Let the newly rooted cutting rest and take its own time. Give it a normal soil, about one-third peat, no fertilizer, and protection from the worst extremes of weather. When, relieved from strain, it has succeeded in replacing its old stem tissues with a satisfactory crown, it will give notice by vigorous root growth that it is ready for bedding out. This takes one to three years, depending on how successful it was in putting out its first roots.
I simply carry all my rooted cuttings in 4-inch pots plunged in peat moss in a shaded, north-facing frame. When the roots begin to bind in the pot, they are ready for bedding out in spring. They receive no fertilizer at any time, because rhododendrons do not want fertilizer or manure. Fertilizers do not kill rhododendrons, but rapid growth does kill them, and nothing which forces growth should ever be applied to their roots. When they are ready, they will make all the growth that is good for them.
And now a word about growing rhododendrons in pure peat. The roots develop wonderfully in peat, but have great difficulty in jumping from the peat into normal soil. This is probably because a given plant grows different kinds of roots according to the kind of soil it is placed in, just as it grows different kinds of leaves for sun or shade. And just as the leaves refuse to change their structure when the plant is moved to a new environment, but must be dropped, and new, suitable ones grown, so the ill adapted root cannot grow a well adapted extension from its own tip. A properly adapted root must start from near the crown, but if the crown is surrounded with pure peat, then a root adapted to normal soil will not grow there. The result is familiar to anyone who has set out peat-balled plants. The roots simply refuse to leave the peat and so cannot develop an adequate system.

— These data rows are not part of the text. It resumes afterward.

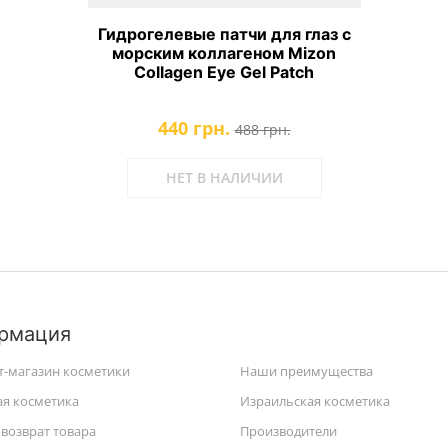
Гидрогелевые патчи для глаз с
морским коллагеном Mizon
Collagen Eye Gel Patch
440 грн.
488 грн.
НЕТ В НАЛИЧИИ
рмация
т-магазин косметики
Наши преимущества
ая косметика
Израильская косметика
возврат товара
Производители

Peat stays frozen longer than any other component of soil. Not only is the root ball too small when the roots refuse to grow out of it, but the hard frozen condition prevents the taking up of moisture, and robs the plant of its hardiness doubly.
On the west coast, where cold winters are unexpected, except that they arrive rather regularly every four or five years, when an exceptional winter devastates the rhododendrons, as it seems to do just about that often, much of the damage is due to planting in pure peat and using fertilizers. As soon as western growers learn to expect the unexpected, which comes so often and so surely, they will perhaps abandon fertilizers and pure peat culture. But let me add that many eastern growers, who know well that the winter is going to be cold, cannot keep their itching hands off the fertilizers and the peat, and blame their losses on the Hungarian revolt or the Suez Canal.
One last thought. Many of our misconceptions about plants come from misuse of the word "feeding." We cannot feed green plants. Green plants make their own food by combining air and water to form sugar, and this is the basis of all food. Fertilizers do not feed plants, but drug them. With farm crops this does no harm. A stalk of corn will die anyway as soon as it has borne its grain. But with most ornamentals, fertilizers simply give an oversupply of certain substances necessary in small amounts, though incidental, for the process of making food. These substances are not used up unless a crop is taken away, and additions of them are not only superfluous but drug the plants into unnatural and often disastrous excess growth.